**Problem to solve**.
Could you give back every record below exactly, leaving out the pictures?

-- Data in this exercise follows --

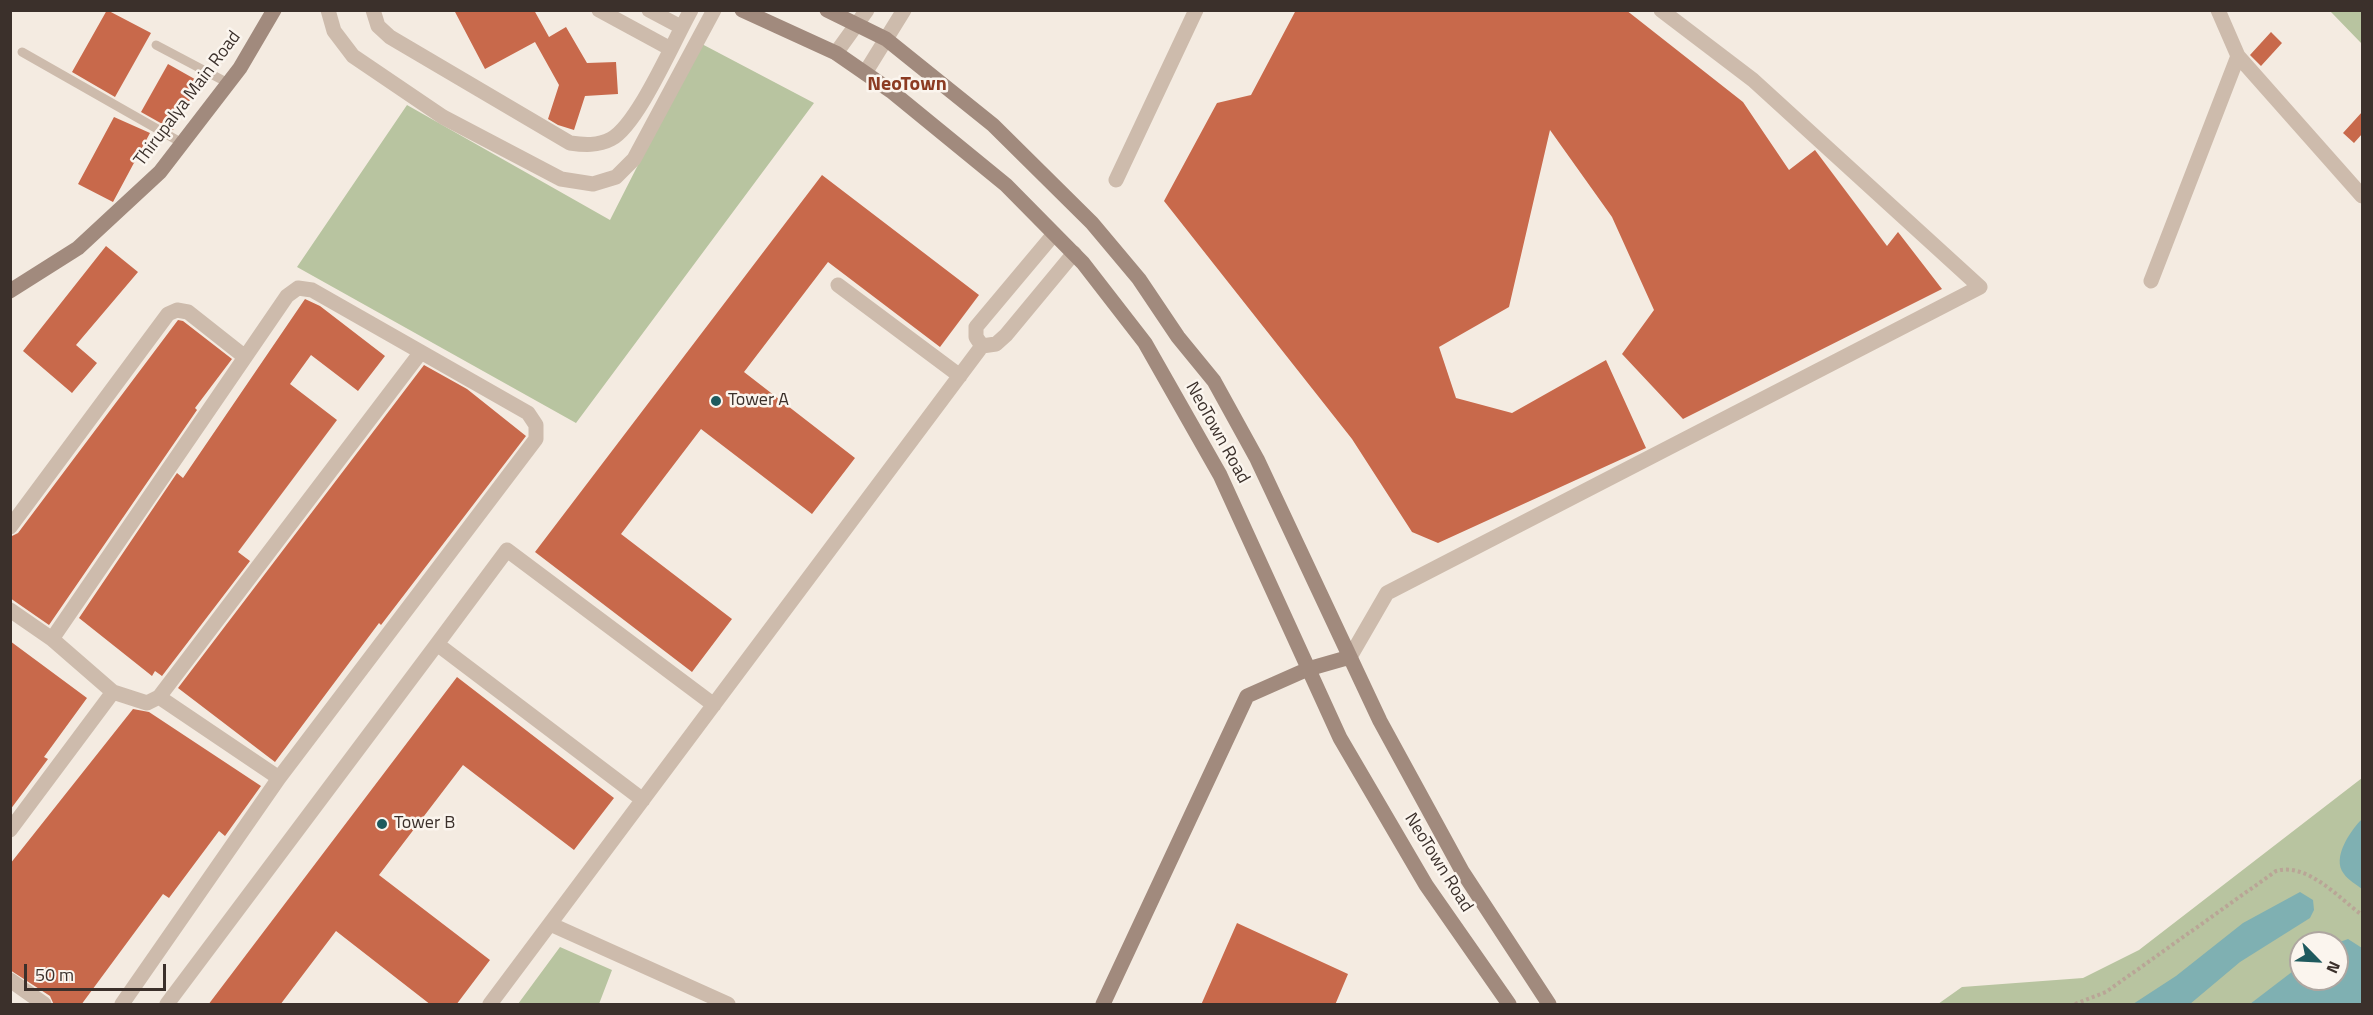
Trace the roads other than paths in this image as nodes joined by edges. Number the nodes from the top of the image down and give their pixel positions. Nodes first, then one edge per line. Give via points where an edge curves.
1 (274, 10) edge
2 (328, 10) edge
3 (373, 10) edge
4 (599, 10) edge
5 (649, 10) edge
6 (691, 10) edge
7 (714, 10) edge
8 (742, 10) edge
9 (827, 10) edge
10 (867, 10) edge
11 (904, 10) edge
12 (1196, 10) edge
13 (1661, 10) edge
14 (2218, 10) edge
15 (859, 24) junction
16 (681, 27) junction
17 (886, 39) junction
18 (156, 45) dead end
19 (669, 48) junction
20 (22, 52) dead end
21 (836, 53) junction
22 (2238, 56) junction
23 (865, 73) junction
24 (228, 83) junction
25 (183, 142) junction
26 (1116, 180) dead end
27 (2362, 196) edge
28 (1054, 234) junction
29 (1074, 253) junction
30 (2151, 281) dead end
31 (838, 285) dead end
32 (10, 291) edge
33 (982, 346) junction
34 (421, 352) junction
35 (245, 357) junction
36 (960, 376) junction
37 (10, 527) edge
38 (10, 610) edge
39 (52, 639) junction
40 (437, 645) junction
41 (1350, 657) junction
42 (1308, 669) junction
43 (113, 692) junction
44 (159, 697) junction
45 (714, 705) junction
46 (279, 778) junction
47 (643, 800) junction
48 (10, 830) edge
49 (550, 924) junction
50 (10, 980) edge
51 (44, 1005) edge
52 (122, 1005) edge
53 (167, 1005) edge
54 (490, 1005) edge
55 (728, 1005) edge
56 (1103, 1005) edge
57 (1509, 1005) edge
58 (1549, 1005) edge

1 - 24 street, Thirupalya Main Road
2 - 7 street via 334,31 353,56 443,117 561,179 593,184 616,177 634,159
3 - 19 street via 378,26 390,37 570,143 584,145 610,140 630,122
4 - 19 street
5 - 16 street
6 - 16 street
8 - 21 street, NeoTown Road
9 - 15 street, NeoTown Road
10 - 15 street
11 - 17 street
12 - 26 street
13 - 41 street via 1753,80 1980,287 1387,593
14 - 22 street
15 - 17 street, NeoTown Road
15 - 21 street
16 - 19 street
17 - 23 street
17 - 41 street, NeoTown Road via 993,125 1092,223 1139,279 1214,381 1257,459
18 - 24 lane
20 - 25 lane
21 - 23 street, NeoTown Road
22 - 27 street
22 - 30 street
23 - 28 street, NeoTown Road via 1006,185
24 - 25 street, Thirupalya Main Road
25 - 32 street, Thirupalya Main Road via 160,172 78,248
28 - 29 street, NeoTown Road
28 - 33 street via 976,327 976,337
29 - 33 street via 1006,335 996,344
29 - 42 street, NeoTown Road via 1145,343 1214,465
31 - 36 street
33 - 36 street
34 - 35 street via 312,290 298,288 287,296
34 - 44 street
34 - 46 street via 528,413 536,424 536,439
35 - 37 street via 188,312 177,310 168,314
35 - 39 street
36 - 45 street
38 - 39 street
39 - 43 street
40 - 45 street via 507,550
40 - 47 street
40 - 53 street
41 - 42 street
41 - 58 street, NeoTown Road via 1380,721 1462,871
42 - 56 street via 1247,696
42 - 57 street, NeoTown Road via 1340,738 1420,875
43 - 44 street via 147,703
43 - 48 street
44 - 46 street
45 - 47 street
46 - 52 street
47 - 49 street
49 - 54 street
49 - 55 street
50 - 51 street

-- Data in this exercise concluded --

**Finished task**.
Trace the roads other than paths in this image as nodes joined by edges. Number the nodes from the top of the image down and give their pixel positions. Nodes first, then one edge per line. Give via points where an edge curves.
1 (274, 10) edge
2 (328, 10) edge
3 (373, 10) edge
4 (599, 10) edge
5 (649, 10) edge
6 (691, 10) edge
7 (714, 10) edge
8 (742, 10) edge
9 (827, 10) edge
10 (867, 10) edge
11 (904, 10) edge
12 (1196, 10) edge
13 (1661, 10) edge
14 (2218, 10) edge
15 (859, 24) junction
16 (681, 27) junction
17 (886, 39) junction
18 (156, 45) dead end
19 (669, 48) junction
20 (22, 52) dead end
21 (836, 53) junction
22 (2238, 56) junction
23 (865, 73) junction
24 (228, 83) junction
25 (183, 142) junction
26 (1116, 180) dead end
27 (2362, 196) edge
28 (1054, 234) junction
29 (1074, 253) junction
30 (2151, 281) dead end
31 (838, 285) dead end
32 (10, 291) edge
33 (982, 346) junction
34 (421, 352) junction
35 (245, 357) junction
36 (960, 376) junction
37 (10, 527) edge
38 (10, 610) edge
39 (52, 639) junction
40 (437, 645) junction
41 (1350, 657) junction
42 (1308, 669) junction
43 (113, 692) junction
44 (159, 697) junction
45 (714, 705) junction
46 (279, 778) junction
47 (643, 800) junction
48 (10, 830) edge
49 (550, 924) junction
50 (10, 980) edge
51 (44, 1005) edge
52 (122, 1005) edge
53 (167, 1005) edge
54 (490, 1005) edge
55 (728, 1005) edge
56 (1103, 1005) edge
57 (1509, 1005) edge
58 (1549, 1005) edge

1 - 24 street, Thirupalya Main Road
2 - 7 street via 334,31 353,56 443,117 561,179 593,184 616,177 634,159
3 - 19 street via 378,26 390,37 570,143 584,145 610,140 630,122
4 - 19 street
5 - 16 street
6 - 16 street
8 - 21 street, NeoTown Road
9 - 15 street, NeoTown Road
10 - 15 street
11 - 17 street
12 - 26 street
13 - 41 street via 1753,80 1980,287 1387,593
14 - 22 street
15 - 17 street, NeoTown Road
15 - 21 street
16 - 19 street
17 - 23 street
17 - 41 street, NeoTown Road via 993,125 1092,223 1139,279 1214,381 1257,459
18 - 24 lane
20 - 25 lane
21 - 23 street, NeoTown Road
22 - 27 street
22 - 30 street
23 - 28 street, NeoTown Road via 1006,185
24 - 25 street, Thirupalya Main Road
25 - 32 street, Thirupalya Main Road via 160,172 78,248
28 - 29 street, NeoTown Road
28 - 33 street via 976,327 976,337
29 - 33 street via 1006,335 996,344
29 - 42 street, NeoTown Road via 1145,343 1214,465
31 - 36 street
33 - 36 street
34 - 35 street via 312,290 298,288 287,296
34 - 44 street
34 - 46 street via 528,413 536,424 536,439
35 - 37 street via 188,312 177,310 168,314
35 - 39 street
36 - 45 street
38 - 39 street
39 - 43 street
40 - 45 street via 507,550
40 - 47 street
40 - 53 street
41 - 42 street
41 - 58 street, NeoTown Road via 1380,721 1462,871
42 - 56 street via 1247,696
42 - 57 street, NeoTown Road via 1340,738 1420,875
43 - 44 street via 147,703
43 - 48 street
44 - 46 street
45 - 47 street
46 - 52 street
47 - 49 street
49 - 54 street
49 - 55 street
50 - 51 street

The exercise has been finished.